--- Data supplied Enclosed Below ---
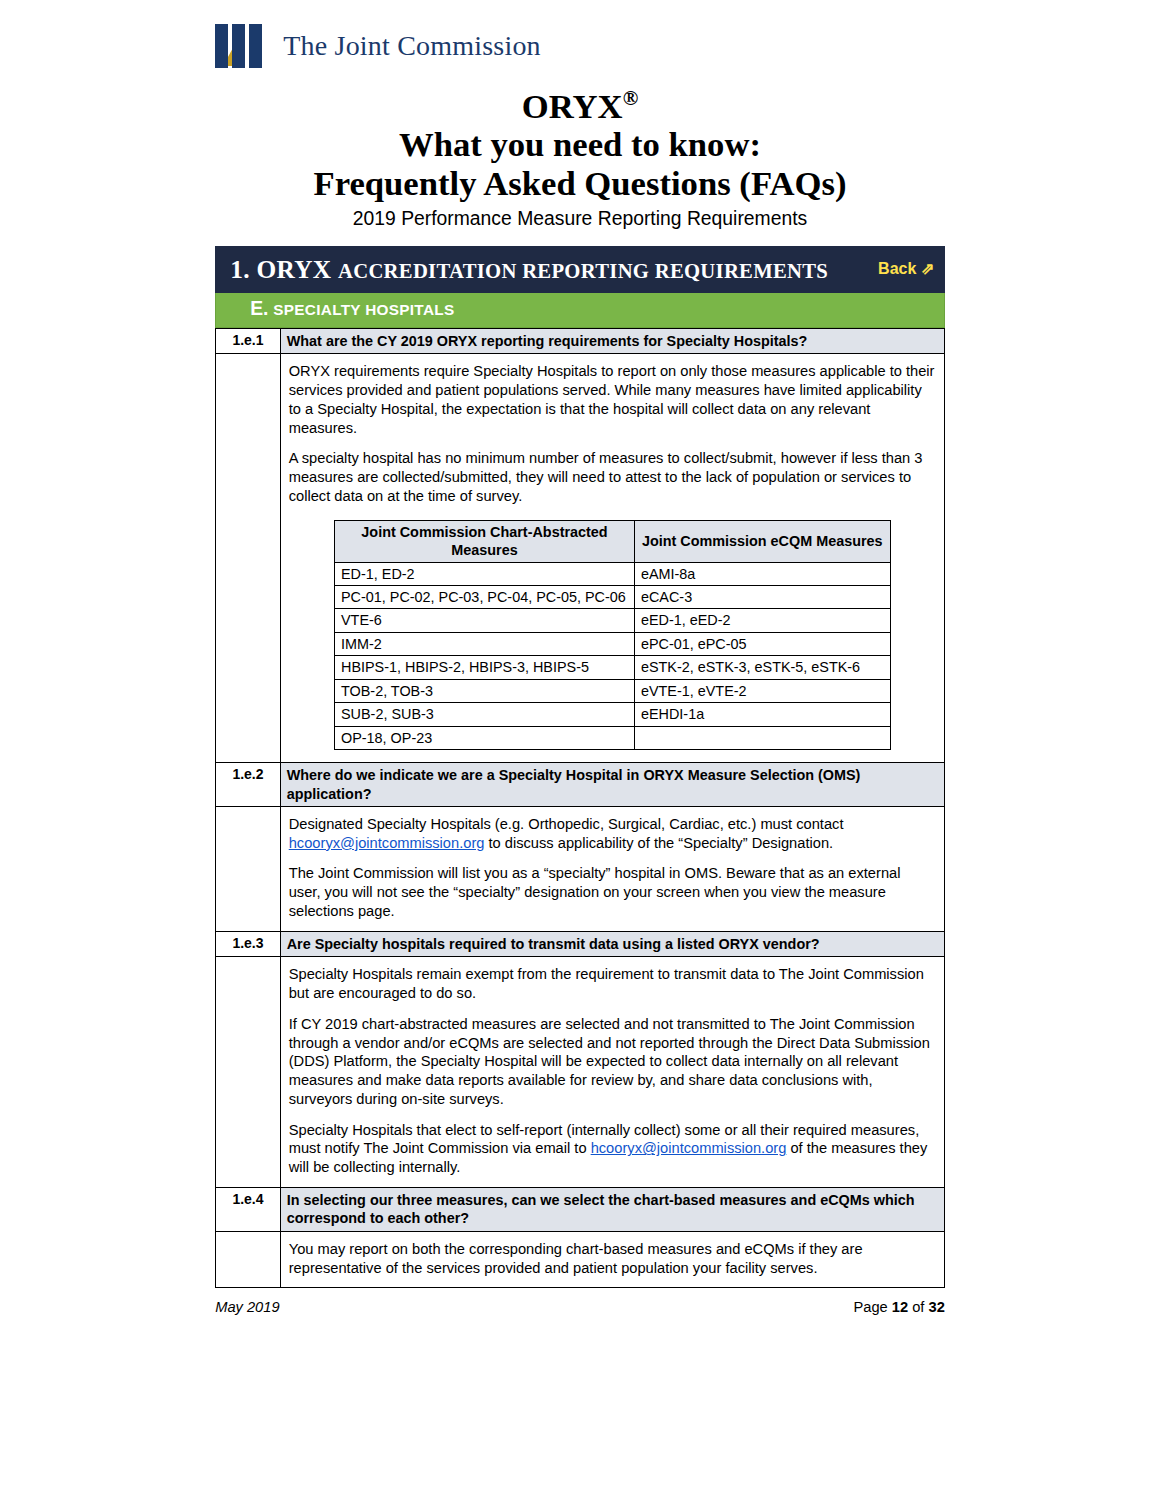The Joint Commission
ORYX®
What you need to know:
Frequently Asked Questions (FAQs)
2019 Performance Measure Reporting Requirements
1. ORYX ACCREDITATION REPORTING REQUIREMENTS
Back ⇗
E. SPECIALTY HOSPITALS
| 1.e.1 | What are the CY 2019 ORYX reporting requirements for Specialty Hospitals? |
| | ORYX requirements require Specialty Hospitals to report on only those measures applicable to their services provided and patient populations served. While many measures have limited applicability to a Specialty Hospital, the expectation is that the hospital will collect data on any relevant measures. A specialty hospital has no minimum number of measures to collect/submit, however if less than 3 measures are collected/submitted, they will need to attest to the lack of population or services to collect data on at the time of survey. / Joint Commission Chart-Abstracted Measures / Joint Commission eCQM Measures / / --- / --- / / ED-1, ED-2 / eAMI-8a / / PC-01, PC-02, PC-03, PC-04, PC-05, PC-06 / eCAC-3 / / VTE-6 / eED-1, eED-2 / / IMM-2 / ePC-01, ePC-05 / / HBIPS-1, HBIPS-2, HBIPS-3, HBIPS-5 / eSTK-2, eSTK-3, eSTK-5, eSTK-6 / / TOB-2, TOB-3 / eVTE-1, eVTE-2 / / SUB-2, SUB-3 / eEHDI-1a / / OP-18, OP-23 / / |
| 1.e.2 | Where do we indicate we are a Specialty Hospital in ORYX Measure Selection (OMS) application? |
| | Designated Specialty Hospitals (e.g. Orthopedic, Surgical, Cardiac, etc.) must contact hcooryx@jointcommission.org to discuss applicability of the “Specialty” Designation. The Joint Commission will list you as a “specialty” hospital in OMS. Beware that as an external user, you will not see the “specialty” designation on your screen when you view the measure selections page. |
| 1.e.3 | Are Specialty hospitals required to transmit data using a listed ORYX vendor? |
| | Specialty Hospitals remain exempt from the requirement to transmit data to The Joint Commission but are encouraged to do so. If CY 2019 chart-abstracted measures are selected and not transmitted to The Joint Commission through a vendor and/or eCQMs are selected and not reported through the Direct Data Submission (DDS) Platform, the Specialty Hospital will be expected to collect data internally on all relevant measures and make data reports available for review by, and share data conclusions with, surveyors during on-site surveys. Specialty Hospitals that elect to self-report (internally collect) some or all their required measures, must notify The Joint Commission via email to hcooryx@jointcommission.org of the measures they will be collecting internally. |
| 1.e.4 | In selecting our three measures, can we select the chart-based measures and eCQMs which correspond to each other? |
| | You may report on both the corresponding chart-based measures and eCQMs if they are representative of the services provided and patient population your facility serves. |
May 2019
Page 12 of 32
--- End of Enclosed Data supplied ---
_Work instructions_.
Leave out the pictures and give the rest of the records again exactly.

_Reply to the task_.
The Joint Commission
ORYX®
What you need to know:
Frequently Asked Questions (FAQs)
2019 Performance Measure Reporting Requirements
1. ORYX ACCREDITATION REPORTING REQUIREMENTS
Back ⇗
E. SPECIALTY HOSPITALS
| 1.e.1 | What are the CY 2019 ORYX reporting requirements for Specialty Hospitals? |
| | ORYX requirements require Specialty Hospitals to report on only those measures applicable to their services provided and patient populations served. While many measures have limited applicability to a Specialty Hospital, the expectation is that the hospital will collect data on any relevant measures. A specialty hospital has no minimum number of measures to collect/submit, however if less than 3 measures are collected/submitted, they will need to attest to the lack of population or services to collect data on at the time of survey. / Joint Commission Chart-Abstracted Measures / Joint Commission eCQM Measures / / --- / --- / / ED-1, ED-2 / eAMI-8a / / PC-01, PC-02, PC-03, PC-04, PC-05, PC-06 / eCAC-3 / / VTE-6 / eED-1, eED-2 / / IMM-2 / ePC-01, ePC-05 / / HBIPS-1, HBIPS-2, HBIPS-3, HBIPS-5 / eSTK-2, eSTK-3, eSTK-5, eSTK-6 / / TOB-2, TOB-3 / eVTE-1, eVTE-2 / / SUB-2, SUB-3 / eEHDI-1a / / OP-18, OP-23 / / |
| 1.e.2 | Where do we indicate we are a Specialty Hospital in ORYX Measure Selection (OMS) application? |
| | Designated Specialty Hospitals (e.g. Orthopedic, Surgical, Cardiac, etc.) must contact hcooryx@jointcommission.org to discuss applicability of the “Specialty” Designation. The Joint Commission will list you as a “specialty” hospital in OMS. Beware that as an external user, you will not see the “specialty” designation on your screen when you view the measure selections page. |
| 1.e.3 | Are Specialty hospitals required to transmit data using a listed ORYX vendor? |
| | Specialty Hospitals remain exempt from the requirement to transmit data to The Joint Commission but are encouraged to do so. If CY 2019 chart-abstracted measures are selected and not transmitted to The Joint Commission through a vendor and/or eCQMs are selected and not reported through the Direct Data Submission (DDS) Platform, the Specialty Hospital will be expected to collect data internally on all relevant measures and make data reports available for review by, and share data conclusions with, surveyors during on-site surveys. Specialty Hospitals that elect to self-report (internally collect) some or all their required measures, must notify The Joint Commission via email to hcooryx@jointcommission.org of the measures they will be collecting internally. |
| 1.e.4 | In selecting our three measures, can we select the chart-based measures and eCQMs which correspond to each other? |
| | You may report on both the corresponding chart-based measures and eCQMs if they are representative of the services provided and patient population your facility serves. |
May 2019
Page 12 of 32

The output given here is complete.